REQUEST: Rewrite every line of the records below as a single numbered list, skipping any blank lines.

RECORDS SUPPLIED Block Start

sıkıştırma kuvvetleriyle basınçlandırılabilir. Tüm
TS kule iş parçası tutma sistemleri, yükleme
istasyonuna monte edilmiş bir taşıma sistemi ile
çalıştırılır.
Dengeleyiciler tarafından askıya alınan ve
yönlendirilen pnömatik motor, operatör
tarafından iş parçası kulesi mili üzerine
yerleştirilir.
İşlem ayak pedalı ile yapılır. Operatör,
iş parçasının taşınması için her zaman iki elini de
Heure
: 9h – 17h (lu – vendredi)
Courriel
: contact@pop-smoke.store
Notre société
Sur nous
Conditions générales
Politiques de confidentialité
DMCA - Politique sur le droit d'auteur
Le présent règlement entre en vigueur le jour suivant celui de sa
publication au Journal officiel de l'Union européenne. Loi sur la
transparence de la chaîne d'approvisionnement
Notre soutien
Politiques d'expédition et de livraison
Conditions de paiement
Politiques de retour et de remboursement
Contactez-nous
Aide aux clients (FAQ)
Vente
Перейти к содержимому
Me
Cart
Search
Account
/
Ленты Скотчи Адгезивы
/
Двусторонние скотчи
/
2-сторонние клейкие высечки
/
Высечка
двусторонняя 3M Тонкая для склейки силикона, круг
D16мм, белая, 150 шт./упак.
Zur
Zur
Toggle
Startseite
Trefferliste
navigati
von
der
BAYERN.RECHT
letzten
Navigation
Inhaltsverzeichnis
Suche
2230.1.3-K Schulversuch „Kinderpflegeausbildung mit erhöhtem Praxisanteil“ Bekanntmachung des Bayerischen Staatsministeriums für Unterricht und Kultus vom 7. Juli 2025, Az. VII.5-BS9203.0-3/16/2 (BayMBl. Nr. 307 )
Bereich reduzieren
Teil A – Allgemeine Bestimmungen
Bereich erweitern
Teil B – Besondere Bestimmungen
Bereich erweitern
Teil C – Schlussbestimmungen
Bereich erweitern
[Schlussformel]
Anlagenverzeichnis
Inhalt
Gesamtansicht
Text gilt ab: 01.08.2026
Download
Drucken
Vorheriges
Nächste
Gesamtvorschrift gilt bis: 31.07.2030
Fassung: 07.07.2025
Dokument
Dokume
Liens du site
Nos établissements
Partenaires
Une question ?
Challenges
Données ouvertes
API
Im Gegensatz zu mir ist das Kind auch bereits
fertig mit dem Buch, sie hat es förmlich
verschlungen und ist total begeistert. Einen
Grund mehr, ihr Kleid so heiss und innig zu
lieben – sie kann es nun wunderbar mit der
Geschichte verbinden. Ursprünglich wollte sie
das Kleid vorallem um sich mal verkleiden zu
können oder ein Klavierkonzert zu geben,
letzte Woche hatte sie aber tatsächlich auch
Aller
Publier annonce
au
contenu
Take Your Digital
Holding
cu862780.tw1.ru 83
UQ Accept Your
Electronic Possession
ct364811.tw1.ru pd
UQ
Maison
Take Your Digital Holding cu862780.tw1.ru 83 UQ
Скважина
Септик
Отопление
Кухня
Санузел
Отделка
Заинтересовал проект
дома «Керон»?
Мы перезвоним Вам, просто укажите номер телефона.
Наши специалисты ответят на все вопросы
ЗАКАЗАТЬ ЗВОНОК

RECORDS SUPPLIED Block End

WRITTEN REPLY:
1. sıkıştırma kuvvetleriyle basınçlandırılabilir. Tüm
2. TS kule iş parçası tutma sistemleri, yükleme
3. istasyonuna monte edilmiş bir taşıma sistemi ile
4. çalıştırılır.
5. Dengeleyiciler tarafından askıya alınan ve
6. yönlendirilen pnömatik motor, operatör
7. tarafından iş parçası kulesi mili üzerine
8. yerleştirilir.
9. İşlem ayak pedalı ile yapılır. Operatör,
10. iş parçasının taşınması için her zaman iki elini de
11. Heure
12. : 9h – 17h (lu – vendredi)
13. Courriel
14. : contact@pop-smoke.store
15. Notre société
16. Sur nous
17. Conditions générales
18. Politiques de confidentialité
19. DMCA - Politique sur le droit d'auteur
20. Le présent règlement entre en vigueur le jour suivant celui de sa
21. publication au Journal officiel de l'Union européenne. Loi sur la
22. transparence de la chaîne d'approvisionnement
23. Notre soutien
24. Politiques d'expédition et de livraison
25. Conditions de paiement
26. Politiques de retour et de remboursement
27. Contactez-nous
28. Aide aux clients (FAQ)
29. Vente
30. Перейти к содержимому
31. Me
32. Cart
33. Search
34. Account
35. /
36. Ленты Скотчи Адгезивы
37. /
38. Двусторонние скотчи
39. /
40. 2-сторонние клейкие высечки
41. /
42. Высечка
43. двусторонняя 3M Тонкая для склейки силикона, круг
44. D16мм, белая, 150 шт./упак.
45. Zur
46. Zur
47. Toggle
48. Startseite
49. Trefferliste
50. navigati
51. von
52. der
53. BAYERN.RECHT
54. letzten
55. Navigation
56. Inhaltsverzeichnis
57. Suche
58. 2230.1.3-K Schulversuch „Kinderpflegeausbildung mit erhöhtem Praxisanteil“ Bekanntmachung des Bayerischen Staatsministeriums für Unterricht und Kultus vom 7. Juli 2025, Az. VII.5-BS9203.0-3/16/2 (BayMBl. Nr. 307 )
59. Bereich reduzieren
60. Teil A – Allgemeine Bestimmungen
61. Bereich erweitern
62. Teil B – Besondere Bestimmungen
63. Bereich erweitern
64. Teil C – Schlussbestimmungen
65. Bereich erweitern
66. [Schlussformel]
67. Anlagenverzeichnis
68. Inhalt
69. Gesamtansicht
70. Text gilt ab: 01.08.2026
71. Download
72. Drucken
73. Vorheriges
74. Nächste
75. Gesamtvorschrift gilt bis: 31.07.2030
76. Fassung: 07.07.2025
77. Dokument
78. Dokume
79. Liens du site
80. Nos établissements
81. Partenaires
82. Une question ?
83. Challenges
84. Données ouvertes
85. API
86. Im Gegensatz zu mir ist das Kind auch bereits
87. fertig mit dem Buch, sie hat es förmlich
88. verschlungen und ist total begeistert. Einen
89. Grund mehr, ihr Kleid so heiss und innig zu
90. lieben – sie kann es nun wunderbar mit der
91. Geschichte verbinden. Ursprünglich wollte sie
92. das Kleid vorallem um sich mal verkleiden zu
93. können oder ein Klavierkonzert zu geben,
94. letzte Woche hatte sie aber tatsächlich auch
95. Aller
96. Publier annonce
97. au
98. contenu
99. Take Your Digital
100. Holding
101. cu862780.tw1.ru 83
102. UQ Accept Your
103. Electronic Possession
104. ct364811.tw1.ru pd
105. UQ
106. Maison
107. Take Your Digital Holding cu862780.tw1.ru 83 UQ
108. Скважина
109. Септик
110. Отопление
111. Кухня
112. Санузел
113. Отделка
114. Заинтересовал проект
115. дома «Керон»?
116. Мы перезвоним Вам, просто укажите номер телефона.
117. Наши специалисты ответят на все вопросы
118. ЗАКАЗАТЬ ЗВОНОК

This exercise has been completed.